Founder and editor of Graphis and Photographis. Celebrated graphic artist, designer, editor, and writer. 1908 - 1995. Photographis. Zurich: Graphis Press, 1966.

Photographis and Walter Herdeg
Selections from the celebrated designer and editor’s 1966 opening to the magazine Photographis

In the opening pages of Photographis 1966, a new international annual dedicated to advertising photography, editor Walter Herdeg makes a bold and immediate claim: commercial photography is not only a legitimate artistic practice—it is among the most vital and innovative forms of image-making in the modern world.

Herdeg writes with conviction, elevating the role of the advertising photographer from technician to cultural agent. The text captures a specific postwar frustration: how commercial photographers were caught in the push-pull between market demands and artistic ambition. But it’s also a celebration—a defense of the creative imagination embedded in the planning, styling, and execution of advertising images.

Below are excerpts from Herdeg’s essay, selected and broken up to give readers a sense of its structure and tone. The full text is both polemic and manifesto, full of sharp observations and grand gestures.

“Advertising... must be faced realistically”

“Advertising is a phenomenon that cannot be overlooked and must be faced realistically. In its outward manifestations and particularly in its printed expressions it also has some connection with art. Minor art, if you like, but the fact remains that it plays an interesting part in modern aesthetics alongside of art proper.”

Herdeg begins with the Reader’s Digest experiment, in which the removal of all ads from one issue triggered mass protest. His point? Advertising is deeply embedded in modern visual life—and removing it threatens not only commerce but culture itself.

The Bauhaus and the creative foundations of photography

“Without the research of J. Albers, H. Bayer, Moholy-Nagy, X. Schawinsky, O. Schlemmer and others… all the achievements in the way of the conception, realization and ‘creative’ use of the photographic image would most probably have been held up for many years.”

Here Herdeg acknowledges the Bauhaus’s influence on photographic composition, abstraction, and design thinking—crediting it as a direct source for modern advertising photography’s aesthetic vocabulary.

Advertising photography emerges to meet the moment

“All artistic and technological advances really come at the right moment… They are always a response to outer conditions, and they are successful only in so far as they satisfy a need. This is exactly what happened to advertising photography when the mystique of production and consumption took possession of our civilization.”

In Herdeg’s telling, the rise of commercial photography was inevitable—a cultural and economic necessity aligned with mid-century capitalism’s expanding image economy.

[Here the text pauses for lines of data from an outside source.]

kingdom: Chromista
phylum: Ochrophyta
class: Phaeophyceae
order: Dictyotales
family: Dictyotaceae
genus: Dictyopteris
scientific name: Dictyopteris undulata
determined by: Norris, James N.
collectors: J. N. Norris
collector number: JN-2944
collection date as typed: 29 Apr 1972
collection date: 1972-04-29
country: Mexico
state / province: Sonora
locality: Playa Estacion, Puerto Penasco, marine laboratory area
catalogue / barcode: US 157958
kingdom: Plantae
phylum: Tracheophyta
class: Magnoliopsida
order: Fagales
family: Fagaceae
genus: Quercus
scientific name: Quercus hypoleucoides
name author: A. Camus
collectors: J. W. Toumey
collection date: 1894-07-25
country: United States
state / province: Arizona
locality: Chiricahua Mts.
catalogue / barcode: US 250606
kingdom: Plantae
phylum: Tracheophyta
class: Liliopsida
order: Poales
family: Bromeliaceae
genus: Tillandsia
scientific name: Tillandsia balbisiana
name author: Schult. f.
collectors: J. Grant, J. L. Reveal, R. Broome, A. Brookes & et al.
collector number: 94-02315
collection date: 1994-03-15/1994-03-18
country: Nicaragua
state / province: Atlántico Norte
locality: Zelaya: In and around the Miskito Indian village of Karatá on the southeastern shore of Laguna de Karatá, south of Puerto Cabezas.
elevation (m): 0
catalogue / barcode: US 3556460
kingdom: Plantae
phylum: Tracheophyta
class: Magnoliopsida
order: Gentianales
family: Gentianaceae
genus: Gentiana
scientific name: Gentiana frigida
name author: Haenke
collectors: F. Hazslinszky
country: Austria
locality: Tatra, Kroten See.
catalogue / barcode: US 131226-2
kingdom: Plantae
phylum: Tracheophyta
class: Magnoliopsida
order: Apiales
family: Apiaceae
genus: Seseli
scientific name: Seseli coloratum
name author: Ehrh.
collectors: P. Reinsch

Creative control and the photographer’s constraint

“Since [photographers] are normally allowed no initiative in deciding what might be photographed… it is perhaps understandable that photographers are not particularly well disposed towards the present visualizers of advertising messages.”

“A number of diverse, heterogeneous and discontinuous operations finally produce the photograph… The actual shot is only one instant after many others.”

These passages capture the heart of Herdeg’s tension: photographers are responsible for crafting iconic images, yet are often denied full creative agency. And still, the work demands imagination—often long before the shutter is pressed.

The global convergence of commercial aesthetics

“Commerce and industry… see eye to eye in matters of advertising photography, whether they are domiciled in New York, London, Paris, Hamburg, Milan or Tokyo.”

In the postwar moment, Herdeg sees a convergence in global visual style, with American advertising photography leading the way. But he’s also aware that photographers around the world are adapting and innovating within this system, not simply copying it.

Herdeg’s essay is unapologetically grand. But in making the case for advertising photography as a form of modern art, he captures something enduring: that commercial image-makers were not only producing images for sale, but actively shaping the visual culture of their time.

As a document, Herdeg’s introduction offers a rare window into how mid-century photographers understood their role—and how they hoped to be seen. It voices the desire for legitimacy, the frustration with creative constraint, and a belief that advertising photography deserved aesthetic recognition. It’s this tension—between commercial production and artistic aspiration—that makes the text so compelling.

So what do declarations like this tell us about how photographic communities define themselves? How are visual vernaculars and professional identities shaped not just by images, but by the arguments made on their behalf? And who gets to decide what counts as taste, innovation, or art?